Exactly the lines from the opening of the data through the line containing "cancer tissue demonstrates" should be reproduced, please, with nothing added.

□ □ □

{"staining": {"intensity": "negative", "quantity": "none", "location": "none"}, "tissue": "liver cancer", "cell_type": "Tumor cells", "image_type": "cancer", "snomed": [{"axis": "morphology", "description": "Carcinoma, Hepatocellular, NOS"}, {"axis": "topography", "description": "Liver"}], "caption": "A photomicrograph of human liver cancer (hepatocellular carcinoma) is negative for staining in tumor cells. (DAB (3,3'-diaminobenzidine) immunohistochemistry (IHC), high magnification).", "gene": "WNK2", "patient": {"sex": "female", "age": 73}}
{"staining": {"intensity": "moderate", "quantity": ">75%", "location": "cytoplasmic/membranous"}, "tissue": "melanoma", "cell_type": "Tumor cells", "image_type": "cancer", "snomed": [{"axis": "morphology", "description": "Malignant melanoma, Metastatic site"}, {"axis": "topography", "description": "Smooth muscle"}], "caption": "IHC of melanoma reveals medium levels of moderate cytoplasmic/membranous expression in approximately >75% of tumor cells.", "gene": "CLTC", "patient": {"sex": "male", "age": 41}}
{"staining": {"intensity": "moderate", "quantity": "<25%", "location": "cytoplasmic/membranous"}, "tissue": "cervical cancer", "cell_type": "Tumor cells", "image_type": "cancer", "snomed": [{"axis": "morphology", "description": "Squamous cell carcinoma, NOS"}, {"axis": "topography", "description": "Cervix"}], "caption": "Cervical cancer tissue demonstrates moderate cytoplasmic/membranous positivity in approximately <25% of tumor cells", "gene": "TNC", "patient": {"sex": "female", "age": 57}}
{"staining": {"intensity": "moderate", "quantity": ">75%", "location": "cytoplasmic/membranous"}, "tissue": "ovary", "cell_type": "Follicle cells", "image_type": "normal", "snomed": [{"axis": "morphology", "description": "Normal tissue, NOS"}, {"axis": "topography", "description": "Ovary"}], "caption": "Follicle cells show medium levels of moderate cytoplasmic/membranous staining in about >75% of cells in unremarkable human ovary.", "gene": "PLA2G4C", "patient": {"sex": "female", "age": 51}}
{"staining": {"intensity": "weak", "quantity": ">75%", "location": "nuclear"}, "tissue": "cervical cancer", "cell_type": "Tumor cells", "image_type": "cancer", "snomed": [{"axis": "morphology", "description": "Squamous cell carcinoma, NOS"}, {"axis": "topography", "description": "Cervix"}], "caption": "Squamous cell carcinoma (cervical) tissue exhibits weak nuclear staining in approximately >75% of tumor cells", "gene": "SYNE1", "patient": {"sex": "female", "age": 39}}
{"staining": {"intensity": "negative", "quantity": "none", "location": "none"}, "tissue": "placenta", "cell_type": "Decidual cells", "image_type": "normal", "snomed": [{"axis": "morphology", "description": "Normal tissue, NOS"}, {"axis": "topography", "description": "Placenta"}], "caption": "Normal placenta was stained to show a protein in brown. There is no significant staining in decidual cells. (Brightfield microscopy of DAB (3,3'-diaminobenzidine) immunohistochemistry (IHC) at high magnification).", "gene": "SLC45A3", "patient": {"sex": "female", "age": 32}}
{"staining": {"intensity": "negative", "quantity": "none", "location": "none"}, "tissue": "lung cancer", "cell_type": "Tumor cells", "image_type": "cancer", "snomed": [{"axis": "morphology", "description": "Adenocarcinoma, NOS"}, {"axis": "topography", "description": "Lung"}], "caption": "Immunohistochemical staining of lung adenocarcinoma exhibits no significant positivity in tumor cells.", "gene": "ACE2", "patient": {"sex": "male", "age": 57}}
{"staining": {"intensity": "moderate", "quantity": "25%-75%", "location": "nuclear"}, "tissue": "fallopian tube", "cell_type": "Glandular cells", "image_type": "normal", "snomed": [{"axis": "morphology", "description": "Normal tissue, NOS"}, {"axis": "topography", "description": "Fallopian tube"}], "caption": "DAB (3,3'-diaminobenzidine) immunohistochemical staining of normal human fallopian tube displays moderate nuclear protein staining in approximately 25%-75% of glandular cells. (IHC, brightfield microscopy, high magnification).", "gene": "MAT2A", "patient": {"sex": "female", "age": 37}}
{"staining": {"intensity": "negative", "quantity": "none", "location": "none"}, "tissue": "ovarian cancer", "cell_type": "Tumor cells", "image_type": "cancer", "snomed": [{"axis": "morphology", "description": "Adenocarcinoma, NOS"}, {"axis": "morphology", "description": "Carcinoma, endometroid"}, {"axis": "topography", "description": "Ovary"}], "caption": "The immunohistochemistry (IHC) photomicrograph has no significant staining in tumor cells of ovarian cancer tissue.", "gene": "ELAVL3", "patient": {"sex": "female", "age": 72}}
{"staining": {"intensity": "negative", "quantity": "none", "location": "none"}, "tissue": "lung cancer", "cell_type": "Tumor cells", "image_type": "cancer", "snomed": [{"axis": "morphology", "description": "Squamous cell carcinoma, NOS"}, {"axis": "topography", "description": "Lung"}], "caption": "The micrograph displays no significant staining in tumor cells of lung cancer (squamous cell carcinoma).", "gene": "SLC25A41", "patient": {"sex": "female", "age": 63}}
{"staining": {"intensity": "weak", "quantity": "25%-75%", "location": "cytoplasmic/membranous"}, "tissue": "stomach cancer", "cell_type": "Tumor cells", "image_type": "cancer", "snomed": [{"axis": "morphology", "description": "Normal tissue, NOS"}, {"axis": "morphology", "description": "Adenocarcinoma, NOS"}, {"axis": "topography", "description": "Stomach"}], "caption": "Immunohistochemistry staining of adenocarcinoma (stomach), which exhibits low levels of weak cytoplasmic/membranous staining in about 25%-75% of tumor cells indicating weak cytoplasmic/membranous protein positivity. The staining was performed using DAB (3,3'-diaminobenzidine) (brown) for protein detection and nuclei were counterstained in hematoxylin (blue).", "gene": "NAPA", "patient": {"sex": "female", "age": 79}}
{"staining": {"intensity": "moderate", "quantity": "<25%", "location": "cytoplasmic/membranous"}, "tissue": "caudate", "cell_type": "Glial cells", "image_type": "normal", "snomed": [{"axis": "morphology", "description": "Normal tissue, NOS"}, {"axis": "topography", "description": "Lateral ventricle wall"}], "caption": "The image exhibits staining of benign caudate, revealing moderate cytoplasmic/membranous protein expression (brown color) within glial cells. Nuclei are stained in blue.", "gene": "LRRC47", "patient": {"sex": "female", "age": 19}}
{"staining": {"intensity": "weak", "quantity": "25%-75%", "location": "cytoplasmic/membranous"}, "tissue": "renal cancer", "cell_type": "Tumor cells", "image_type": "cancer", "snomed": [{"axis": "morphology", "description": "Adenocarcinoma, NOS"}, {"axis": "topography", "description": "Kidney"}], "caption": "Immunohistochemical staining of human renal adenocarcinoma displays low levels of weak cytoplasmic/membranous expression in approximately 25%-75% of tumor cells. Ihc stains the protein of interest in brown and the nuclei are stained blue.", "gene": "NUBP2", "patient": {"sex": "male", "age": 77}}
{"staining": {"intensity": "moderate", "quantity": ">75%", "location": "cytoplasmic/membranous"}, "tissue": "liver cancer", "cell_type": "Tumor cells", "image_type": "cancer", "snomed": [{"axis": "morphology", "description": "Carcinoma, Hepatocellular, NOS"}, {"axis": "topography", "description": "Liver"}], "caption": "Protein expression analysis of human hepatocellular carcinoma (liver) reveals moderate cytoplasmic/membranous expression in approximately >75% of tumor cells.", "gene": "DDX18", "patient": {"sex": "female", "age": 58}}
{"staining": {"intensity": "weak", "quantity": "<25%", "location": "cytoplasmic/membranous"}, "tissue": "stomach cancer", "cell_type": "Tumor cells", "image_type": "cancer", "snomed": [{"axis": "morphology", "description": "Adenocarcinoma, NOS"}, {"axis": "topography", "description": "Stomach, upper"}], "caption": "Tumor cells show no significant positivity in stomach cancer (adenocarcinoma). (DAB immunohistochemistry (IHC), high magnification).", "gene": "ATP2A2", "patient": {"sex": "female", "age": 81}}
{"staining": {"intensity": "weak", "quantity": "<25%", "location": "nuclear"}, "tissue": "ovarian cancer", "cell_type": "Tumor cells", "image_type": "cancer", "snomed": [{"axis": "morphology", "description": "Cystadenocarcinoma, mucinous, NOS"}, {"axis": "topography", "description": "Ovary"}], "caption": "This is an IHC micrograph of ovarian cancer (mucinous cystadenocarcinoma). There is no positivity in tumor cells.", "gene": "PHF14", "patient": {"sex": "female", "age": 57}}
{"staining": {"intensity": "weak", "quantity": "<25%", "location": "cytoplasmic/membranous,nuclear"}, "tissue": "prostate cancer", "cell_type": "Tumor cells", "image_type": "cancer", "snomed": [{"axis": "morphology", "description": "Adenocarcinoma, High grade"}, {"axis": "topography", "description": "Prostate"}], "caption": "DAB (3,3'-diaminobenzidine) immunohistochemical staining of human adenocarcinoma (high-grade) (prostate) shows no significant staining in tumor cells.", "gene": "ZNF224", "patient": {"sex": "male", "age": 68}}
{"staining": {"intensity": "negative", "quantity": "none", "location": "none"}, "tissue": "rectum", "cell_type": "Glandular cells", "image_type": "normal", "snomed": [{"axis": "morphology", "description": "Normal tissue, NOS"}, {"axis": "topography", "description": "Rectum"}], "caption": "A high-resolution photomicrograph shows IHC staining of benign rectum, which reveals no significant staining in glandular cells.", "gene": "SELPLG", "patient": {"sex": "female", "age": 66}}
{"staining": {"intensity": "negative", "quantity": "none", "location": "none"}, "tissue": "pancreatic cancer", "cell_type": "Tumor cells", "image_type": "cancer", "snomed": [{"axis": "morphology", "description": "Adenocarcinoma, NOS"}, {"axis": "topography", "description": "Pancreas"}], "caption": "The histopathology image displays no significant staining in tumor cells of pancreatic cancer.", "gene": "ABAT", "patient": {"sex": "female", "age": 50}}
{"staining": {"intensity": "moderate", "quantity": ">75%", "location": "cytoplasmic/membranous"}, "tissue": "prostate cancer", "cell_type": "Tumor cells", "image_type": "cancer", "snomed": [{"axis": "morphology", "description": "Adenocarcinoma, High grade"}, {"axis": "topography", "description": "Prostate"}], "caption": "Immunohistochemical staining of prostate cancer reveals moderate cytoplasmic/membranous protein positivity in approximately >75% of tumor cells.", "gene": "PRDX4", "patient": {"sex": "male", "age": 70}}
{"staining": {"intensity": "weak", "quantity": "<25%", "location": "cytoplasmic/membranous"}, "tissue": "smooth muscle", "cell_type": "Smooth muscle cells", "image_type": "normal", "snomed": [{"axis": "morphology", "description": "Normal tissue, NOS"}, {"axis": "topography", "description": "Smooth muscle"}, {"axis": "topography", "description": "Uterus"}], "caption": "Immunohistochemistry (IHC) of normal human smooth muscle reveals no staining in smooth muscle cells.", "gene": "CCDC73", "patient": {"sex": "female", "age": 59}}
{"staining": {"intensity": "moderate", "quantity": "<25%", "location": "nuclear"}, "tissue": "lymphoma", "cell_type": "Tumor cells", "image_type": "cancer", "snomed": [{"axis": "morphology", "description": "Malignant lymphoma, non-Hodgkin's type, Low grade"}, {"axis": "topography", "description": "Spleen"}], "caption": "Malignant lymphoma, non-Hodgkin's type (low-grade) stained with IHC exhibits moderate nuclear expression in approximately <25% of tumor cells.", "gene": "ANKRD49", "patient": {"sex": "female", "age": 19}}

□ □ □

Result of the task:
{"staining": {"intensity": "negative", "quantity": "none", "location": "none"}, "tissue": "liver cancer", "cell_type": "Tumor cells", "image_type": "cancer", "snomed": [{"axis": "morphology", "description": "Carcinoma, Hepatocellular, NOS"}, {"axis": "topography", "description": "Liver"}], "caption": "A photomicrograph of human liver cancer (hepatocellular carcinoma) is negative for staining in tumor cells. (DAB (3,3'-diaminobenzidine) immunohistochemistry (IHC), high magnification).", "gene": "WNK2", "patient": {"sex": "female", "age": 73}}
{"staining": {"intensity": "moderate", "quantity": ">75%", "location": "cytoplasmic/membranous"}, "tissue": "melanoma", "cell_type": "Tumor cells", "image_type": "cancer", "snomed": [{"axis": "morphology", "description": "Malignant melanoma, Metastatic site"}, {"axis": "topography", "description": "Smooth muscle"}], "caption": "IHC of melanoma reveals medium levels of moderate cytoplasmic/membranous expression in approximately >75% of tumor cells.", "gene": "CLTC", "patient": {"sex": "male", "age": 41}}
{"staining": {"intensity": "moderate", "quantity": "<25%", "location": "cytoplasmic/membranous"}, "tissue": "cervical cancer", "cell_type": "Tumor cells", "image_type": "cancer", "snomed": [{"axis": "morphology", "description": "Squamous cell carcinoma, NOS"}, {"axis": "topography", "description": "Cervix"}], "caption": "Cervical cancer tissue demonstrates moderate cytoplasmic/membranous positivity in approximately <25% of tumor cells", "gene": "TNC", "patient": {"sex": "female", "age": 57}}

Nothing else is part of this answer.